Extracted text
'''

Interview with Richard Mundy

Interview with Richard Mundy

The following is an excerpt from an interview with Richard Mundy:

 

My undergraduate education was interrupted by Selective Service. After the completion of my freshman year I was a premedical student, I never really had considered anything but medicine as a career.  And applications for medical school were being processed at the end of the freshman year at that time to determine who was to be drafted and who was to go into the Army medical system, wearing a uniform and going to medical school. I was not admitted because I said I would not join the Army in order to go to medical school. I was a member of the Baptist church at that time. But my mother’s family were Quakers. And that tradition…. my uncles… I had one who was a non - combatant in World War I, was in the Army as a non - combatant. His three brothers all stayed out of the Army. It wasn’t an official recognition of conscientious objector position in World War I, but they did not go to war for reasons of conscience. My uncles were more influence really in my religious and moral development than my father who was called a hard shell Baptist, and he was terribly distressed by my decision. I received support from my mother’s family, but not from my father and his family. It was very difficult. As far as I knew at the time I was the only conscientious objector in Bloomington. I had Friends… we were getting a Friends meeting or sowing the seed of starting a Friends meeting in Bloomington. There hadn’t been one there. And there was also a local chapter of the Fellowship of Reconciliation. So I knew pacifists but most of whom were not of draft age. I also refused to take compulsory ROTC training at Indiana University my freshman year. As far as I know, I was the first male student to take that stand and that created quite a bit of stir in the University. I spent a whole afternoon with a colonel who was the director of ROTC; trying to convince me of the error of my ways. I was trying to convince of the error of his ways. We came to a stand still but won each others’ mutual respect. I emerged from that conference with much higher regard for him as an individual of really great integrity. And I think the feeling was mutual.

'''

Source material

'''

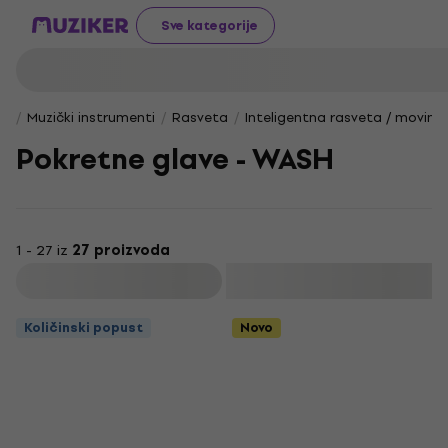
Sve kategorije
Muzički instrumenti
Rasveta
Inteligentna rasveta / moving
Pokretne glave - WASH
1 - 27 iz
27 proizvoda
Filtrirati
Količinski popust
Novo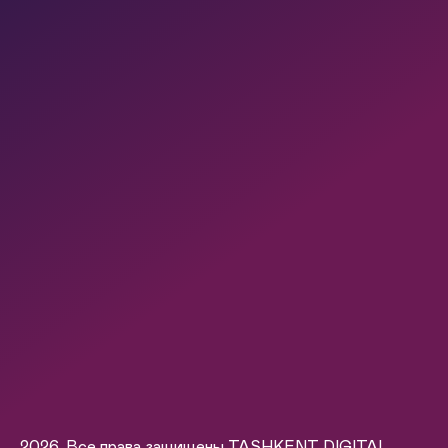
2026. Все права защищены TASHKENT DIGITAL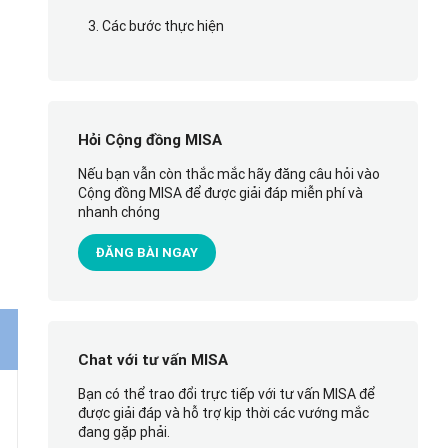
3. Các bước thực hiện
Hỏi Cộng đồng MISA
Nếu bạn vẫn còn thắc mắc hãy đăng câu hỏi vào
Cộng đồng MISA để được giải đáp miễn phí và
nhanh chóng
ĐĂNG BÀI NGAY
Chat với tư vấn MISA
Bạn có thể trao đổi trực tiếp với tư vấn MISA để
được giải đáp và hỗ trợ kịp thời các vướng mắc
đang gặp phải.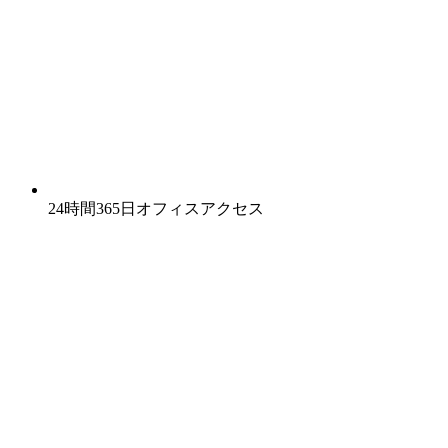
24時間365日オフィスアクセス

'''
'''

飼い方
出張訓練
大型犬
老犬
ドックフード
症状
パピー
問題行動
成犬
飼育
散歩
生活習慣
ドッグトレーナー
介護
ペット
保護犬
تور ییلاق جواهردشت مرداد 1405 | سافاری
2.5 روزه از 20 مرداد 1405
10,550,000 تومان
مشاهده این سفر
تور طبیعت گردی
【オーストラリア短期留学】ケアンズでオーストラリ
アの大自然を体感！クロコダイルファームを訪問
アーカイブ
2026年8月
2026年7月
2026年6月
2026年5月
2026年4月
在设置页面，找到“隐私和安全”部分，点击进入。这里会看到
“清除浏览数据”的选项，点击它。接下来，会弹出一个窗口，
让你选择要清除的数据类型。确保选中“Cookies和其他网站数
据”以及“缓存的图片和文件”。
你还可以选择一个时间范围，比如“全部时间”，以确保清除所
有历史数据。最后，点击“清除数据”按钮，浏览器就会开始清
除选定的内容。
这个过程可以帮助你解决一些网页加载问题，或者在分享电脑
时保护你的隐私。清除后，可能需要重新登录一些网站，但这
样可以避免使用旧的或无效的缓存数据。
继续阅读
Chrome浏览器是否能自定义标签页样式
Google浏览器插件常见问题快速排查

'''

Assigned task A
List every relative or group of relatives that the speaker mentions in the interview with Richard Mundy.
Assigned task B
Translate this sentence from the interview with Richard Mundy into Spanish: "I received support from my mother's family, but not from my father and his family."

Solution A
- His mother
- His mother's family, who were Quakers
- His uncles, one of whom was a non-combatant in the Army in World War I, and that uncle's three brothers
- His father, called a hard shell Baptist
- His father's family

Solution B
Recibí apoyo de la familia de mi madre, pero no de mi padre ni de su familia.